La mobilisation se déroule dans des conditions satisfaisantes. Comme au cours de la Première Guerre mondiale, elle provoque une ponction massive dans la population masculine. La France compte alors 41 millions d’habitants 244 . 4 à 5 millions de Français se retrouvent sous l’uniforme, ce qui représente 29 classes d’âge de 1909 à 1938, dont 12 d’anciens combattants retrouvant le chemin du front vingt ans après « la Der des der ». Après ces mouvements plus ou moins ordonnés, le pays s’englue dans la « Drôle de guerre ». Les adversaires s’observent. Commence alors une attente à la fois justifiée par une stratégie 245 mais aussi subie dans un sentiment d’engourdissement général. Tout instant d’attente est aussi une illusion de sursis.
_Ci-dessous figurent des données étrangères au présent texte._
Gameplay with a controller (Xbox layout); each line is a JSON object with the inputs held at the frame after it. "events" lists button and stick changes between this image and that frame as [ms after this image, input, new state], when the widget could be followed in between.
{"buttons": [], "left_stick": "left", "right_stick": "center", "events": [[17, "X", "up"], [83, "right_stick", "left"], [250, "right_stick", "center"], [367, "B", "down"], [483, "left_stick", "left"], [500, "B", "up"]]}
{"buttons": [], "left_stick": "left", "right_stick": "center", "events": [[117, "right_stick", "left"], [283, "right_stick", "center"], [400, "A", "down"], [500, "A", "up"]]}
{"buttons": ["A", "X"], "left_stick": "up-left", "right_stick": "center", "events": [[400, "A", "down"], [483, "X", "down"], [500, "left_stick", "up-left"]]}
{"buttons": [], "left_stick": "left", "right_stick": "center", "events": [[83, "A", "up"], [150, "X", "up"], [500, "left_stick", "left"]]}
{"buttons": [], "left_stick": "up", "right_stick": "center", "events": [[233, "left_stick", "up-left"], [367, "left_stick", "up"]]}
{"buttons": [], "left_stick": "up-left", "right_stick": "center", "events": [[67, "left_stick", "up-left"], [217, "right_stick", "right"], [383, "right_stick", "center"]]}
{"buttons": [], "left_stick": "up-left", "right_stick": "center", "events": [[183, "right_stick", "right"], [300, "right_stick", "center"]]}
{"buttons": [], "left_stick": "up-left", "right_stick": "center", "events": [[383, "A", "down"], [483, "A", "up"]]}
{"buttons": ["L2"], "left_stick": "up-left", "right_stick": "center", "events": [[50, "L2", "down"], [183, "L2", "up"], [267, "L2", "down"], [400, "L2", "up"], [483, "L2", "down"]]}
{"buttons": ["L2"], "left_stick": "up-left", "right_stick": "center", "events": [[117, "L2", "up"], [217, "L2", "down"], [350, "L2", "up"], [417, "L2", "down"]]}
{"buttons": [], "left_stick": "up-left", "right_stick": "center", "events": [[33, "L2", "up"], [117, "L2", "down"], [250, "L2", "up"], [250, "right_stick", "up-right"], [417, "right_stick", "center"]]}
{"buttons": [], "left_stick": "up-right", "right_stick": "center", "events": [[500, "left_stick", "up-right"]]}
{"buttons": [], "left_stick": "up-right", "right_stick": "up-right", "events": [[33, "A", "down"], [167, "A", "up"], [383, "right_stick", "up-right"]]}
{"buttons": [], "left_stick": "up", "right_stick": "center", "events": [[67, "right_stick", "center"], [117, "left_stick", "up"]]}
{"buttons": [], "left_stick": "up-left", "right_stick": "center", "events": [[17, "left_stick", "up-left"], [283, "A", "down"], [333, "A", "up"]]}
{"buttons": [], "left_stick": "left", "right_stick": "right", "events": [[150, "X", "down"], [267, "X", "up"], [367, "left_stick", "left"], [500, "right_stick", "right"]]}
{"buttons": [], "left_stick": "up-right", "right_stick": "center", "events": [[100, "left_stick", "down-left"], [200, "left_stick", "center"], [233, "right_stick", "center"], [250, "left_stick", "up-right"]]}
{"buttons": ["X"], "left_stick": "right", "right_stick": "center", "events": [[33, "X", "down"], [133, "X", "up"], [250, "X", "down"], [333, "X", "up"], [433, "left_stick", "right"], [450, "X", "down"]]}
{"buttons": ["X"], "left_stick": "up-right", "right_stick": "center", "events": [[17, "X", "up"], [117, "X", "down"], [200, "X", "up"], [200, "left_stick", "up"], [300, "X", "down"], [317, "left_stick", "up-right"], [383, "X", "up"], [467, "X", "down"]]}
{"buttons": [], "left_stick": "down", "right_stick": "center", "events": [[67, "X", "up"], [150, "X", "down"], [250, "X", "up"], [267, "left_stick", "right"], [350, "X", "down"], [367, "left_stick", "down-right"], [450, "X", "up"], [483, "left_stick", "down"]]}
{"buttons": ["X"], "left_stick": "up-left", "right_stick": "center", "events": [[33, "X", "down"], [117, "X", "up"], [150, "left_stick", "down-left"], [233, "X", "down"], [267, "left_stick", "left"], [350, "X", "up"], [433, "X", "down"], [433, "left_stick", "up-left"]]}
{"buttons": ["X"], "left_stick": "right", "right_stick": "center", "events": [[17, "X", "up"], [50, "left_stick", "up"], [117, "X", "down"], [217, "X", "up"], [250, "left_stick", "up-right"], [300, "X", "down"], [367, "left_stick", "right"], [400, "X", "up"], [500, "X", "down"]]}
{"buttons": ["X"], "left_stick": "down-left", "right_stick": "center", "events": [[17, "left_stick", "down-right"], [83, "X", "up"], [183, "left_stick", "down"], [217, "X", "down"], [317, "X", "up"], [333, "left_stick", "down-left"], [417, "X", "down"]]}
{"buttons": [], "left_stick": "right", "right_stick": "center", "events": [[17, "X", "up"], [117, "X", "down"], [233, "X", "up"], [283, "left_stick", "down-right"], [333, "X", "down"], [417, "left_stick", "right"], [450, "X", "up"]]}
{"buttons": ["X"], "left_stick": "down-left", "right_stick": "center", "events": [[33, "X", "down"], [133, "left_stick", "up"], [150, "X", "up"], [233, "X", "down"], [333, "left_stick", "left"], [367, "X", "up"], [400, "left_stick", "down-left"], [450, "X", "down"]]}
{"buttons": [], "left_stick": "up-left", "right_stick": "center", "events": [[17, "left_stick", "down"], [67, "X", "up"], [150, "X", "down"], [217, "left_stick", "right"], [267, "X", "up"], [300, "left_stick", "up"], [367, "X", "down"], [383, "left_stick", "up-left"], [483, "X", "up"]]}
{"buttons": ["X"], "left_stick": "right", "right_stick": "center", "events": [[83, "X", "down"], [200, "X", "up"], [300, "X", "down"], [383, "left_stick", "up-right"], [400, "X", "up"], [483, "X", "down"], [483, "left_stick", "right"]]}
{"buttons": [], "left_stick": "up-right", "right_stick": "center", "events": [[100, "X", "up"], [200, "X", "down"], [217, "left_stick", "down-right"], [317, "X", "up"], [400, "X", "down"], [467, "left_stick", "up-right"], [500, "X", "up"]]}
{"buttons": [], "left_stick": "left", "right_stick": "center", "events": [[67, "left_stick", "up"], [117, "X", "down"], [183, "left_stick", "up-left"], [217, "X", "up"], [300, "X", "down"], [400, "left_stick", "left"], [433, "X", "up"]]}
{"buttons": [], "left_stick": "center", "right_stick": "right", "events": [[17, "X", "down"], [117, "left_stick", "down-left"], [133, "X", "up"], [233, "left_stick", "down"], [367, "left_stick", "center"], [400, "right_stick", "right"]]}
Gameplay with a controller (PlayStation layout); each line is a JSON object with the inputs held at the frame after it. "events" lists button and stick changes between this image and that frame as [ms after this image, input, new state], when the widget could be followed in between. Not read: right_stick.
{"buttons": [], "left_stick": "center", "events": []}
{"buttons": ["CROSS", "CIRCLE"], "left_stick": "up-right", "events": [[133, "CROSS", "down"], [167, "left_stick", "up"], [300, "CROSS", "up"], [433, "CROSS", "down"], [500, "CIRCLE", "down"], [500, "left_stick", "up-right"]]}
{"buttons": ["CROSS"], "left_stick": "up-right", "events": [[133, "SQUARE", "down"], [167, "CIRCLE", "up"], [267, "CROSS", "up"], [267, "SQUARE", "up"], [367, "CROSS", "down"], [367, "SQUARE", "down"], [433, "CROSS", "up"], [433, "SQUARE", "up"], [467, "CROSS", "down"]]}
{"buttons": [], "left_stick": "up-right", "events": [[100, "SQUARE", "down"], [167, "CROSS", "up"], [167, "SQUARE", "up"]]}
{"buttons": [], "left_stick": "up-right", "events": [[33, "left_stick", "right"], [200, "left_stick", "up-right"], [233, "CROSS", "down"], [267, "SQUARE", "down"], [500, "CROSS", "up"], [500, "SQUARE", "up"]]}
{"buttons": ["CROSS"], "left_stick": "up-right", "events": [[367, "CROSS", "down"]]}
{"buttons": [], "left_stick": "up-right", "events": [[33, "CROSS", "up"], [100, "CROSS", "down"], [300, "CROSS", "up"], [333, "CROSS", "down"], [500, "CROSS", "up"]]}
Si, au front, les hommes ne se battent pas, à l’arrière la lutte pour la survie commence. L’hiver de cette année est particulièrement rude. Les premières restrictions commencent, « le pain est cher, les prix s’envolent » 246 . Comme en 1914, la mobilisation des hommes déséquilibre l’économie agricole, industrielle et familiale. La paralysie ambiante commence à produire des effets dévastateurs sur l’unité du pays, unité qui s’était apparemment recomposée au moment de la déclaration de guerre. Les séquelles des années trente, années de division et de clivages insurmontables, réapparaissent. Mal cicatrisées, les plaies s’ouvrent à nouveau et tracent de nouveaux clivages comme autant de lignes de front intérieures. Afin de pallier les insuffisances en main-d’œuvre, certains mobilisés quittent le front et viennent suppléer les actifs, surtout pour soutenir l’industrie de guerre. Ces « affectés spéciaux » font vite figure de « pistonnés » et sont la cible des rancœurs les plus diverses 247 . Contrairement à ce qui s’était passé entre 1914 et 1918, il est peu fait appel à une main-d’œuvre supplétive, féminine ou étrangère. Pour les étrangers, la suspicion est de rigueur et, pour ceux qui se préoccupent de leur sort, les temps ne sont pas plus favorables.

Notes
241.

8 En cas de nouveau conflit, l’État-Major français avait alors prévu l’organisation d’une ligne défensive sur les frontières Nord et Nord-Est du pays. Il s’agissait, entre autres, d’encadrer une évacuation massive des populations civiles se trouvant dans la zone proche du front, la construction d’une ligne de fortifications le long des frontières restant la mesure essentielle d'une stratégie globale de défense. Le projet d’évacuation fait l’objet de concertations préalables avec les municipalités. Il faut, en effet, établir l’inventaire des personnes et de toutes les ressources à déplacer – bétail comme matériel en tout genre – et prévoir les moyens correspondants afin de procéder au vaste mouvement. À chaque ville et département concernés par l’évacuation correspond une ville ou un département d’accueil. Ces derniers sont situés dans l’Ouest et le Sud-Ouest de la France, zones réputées à l’abri des «invasions».

242.

Sur le phénomène général des réfugiés et l’organisation des évacuations en particulier, on pourra se reporter à l’ouvrage de Paul LÉVY et Jean Jacques BECKER (dir.), Les Réfugiés pendant la Seconde Guerre mondiale, , CERHIM, Confolens, 1999.

243.

«Le fort accent germanique des exilés de l’Est les rapproche, pour les populations d’accueil, du 'boche'», Dominique VEILLON, Vivre et Survivre en France, 1939-1947, Payot, p. 33.

244.

Le solde démographique est toujours négatif. En 1938, on compte 612.248 naissances pour 647.987 décès.

245.

Édouard DALADIER déclare dès le 9 septembre : «Notre intérêt est d’attendre» (cité par François BÉDARIDA, Op. cit., p. 43). Quant à Winston CHURCHILL, il déclare : «Dans cette guerre, il faut se résigner à la monotonie».

246.

Dominique VEILLON, Op. cit., pp. 37-38.

247.

Voir Jean-Louis CRÉMIEUX BRILHAC, Les Français de l'an 40, Tome 1, pp. 456-465.